The problem: Using the data that follows, return exactly the lines from the one that contains "транспортная компания, использующая" through the one that contains "способствуют равномерному износу, что", ends included.
Start of Supplied records
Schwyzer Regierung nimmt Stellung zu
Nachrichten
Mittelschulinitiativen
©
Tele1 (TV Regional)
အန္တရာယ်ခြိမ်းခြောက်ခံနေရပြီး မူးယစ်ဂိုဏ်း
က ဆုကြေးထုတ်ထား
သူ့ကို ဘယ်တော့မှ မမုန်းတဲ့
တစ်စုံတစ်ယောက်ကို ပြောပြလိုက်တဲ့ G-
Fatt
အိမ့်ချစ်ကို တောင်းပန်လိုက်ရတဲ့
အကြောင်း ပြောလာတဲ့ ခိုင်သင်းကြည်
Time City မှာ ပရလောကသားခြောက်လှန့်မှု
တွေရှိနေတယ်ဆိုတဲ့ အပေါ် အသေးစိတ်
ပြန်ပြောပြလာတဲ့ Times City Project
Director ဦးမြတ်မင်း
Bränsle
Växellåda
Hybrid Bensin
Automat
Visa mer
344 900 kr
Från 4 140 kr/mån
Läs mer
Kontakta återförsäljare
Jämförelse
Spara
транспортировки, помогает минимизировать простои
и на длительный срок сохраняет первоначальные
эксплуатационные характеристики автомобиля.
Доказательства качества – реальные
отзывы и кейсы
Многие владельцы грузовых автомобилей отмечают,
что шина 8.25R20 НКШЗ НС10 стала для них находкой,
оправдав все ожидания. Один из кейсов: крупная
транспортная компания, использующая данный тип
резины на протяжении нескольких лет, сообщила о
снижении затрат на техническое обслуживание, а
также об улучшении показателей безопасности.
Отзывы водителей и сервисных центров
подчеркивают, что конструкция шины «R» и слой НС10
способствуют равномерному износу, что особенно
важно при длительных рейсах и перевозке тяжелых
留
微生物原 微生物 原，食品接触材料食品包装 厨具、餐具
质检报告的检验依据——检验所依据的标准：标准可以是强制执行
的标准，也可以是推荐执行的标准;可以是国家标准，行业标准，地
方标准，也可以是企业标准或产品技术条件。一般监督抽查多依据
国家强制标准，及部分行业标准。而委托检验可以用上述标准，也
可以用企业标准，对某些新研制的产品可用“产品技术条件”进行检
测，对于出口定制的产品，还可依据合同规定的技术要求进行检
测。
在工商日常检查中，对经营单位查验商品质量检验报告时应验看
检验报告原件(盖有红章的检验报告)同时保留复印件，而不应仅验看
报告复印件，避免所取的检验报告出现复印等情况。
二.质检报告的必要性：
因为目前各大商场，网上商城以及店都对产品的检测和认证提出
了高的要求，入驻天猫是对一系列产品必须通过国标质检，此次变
End of Supplied records
Solution for this task:
транспортная компания, использующая данный тип
резины на протяжении нескольких лет, сообщила о
снижении затрат на техническое обслуживание, а
также об улучшении показателей безопасности.
Отзывы водителей и сервисных центров
подчеркивают, что конструкция шины «R» и слой НС10
способствуют равномерному износу, что особенно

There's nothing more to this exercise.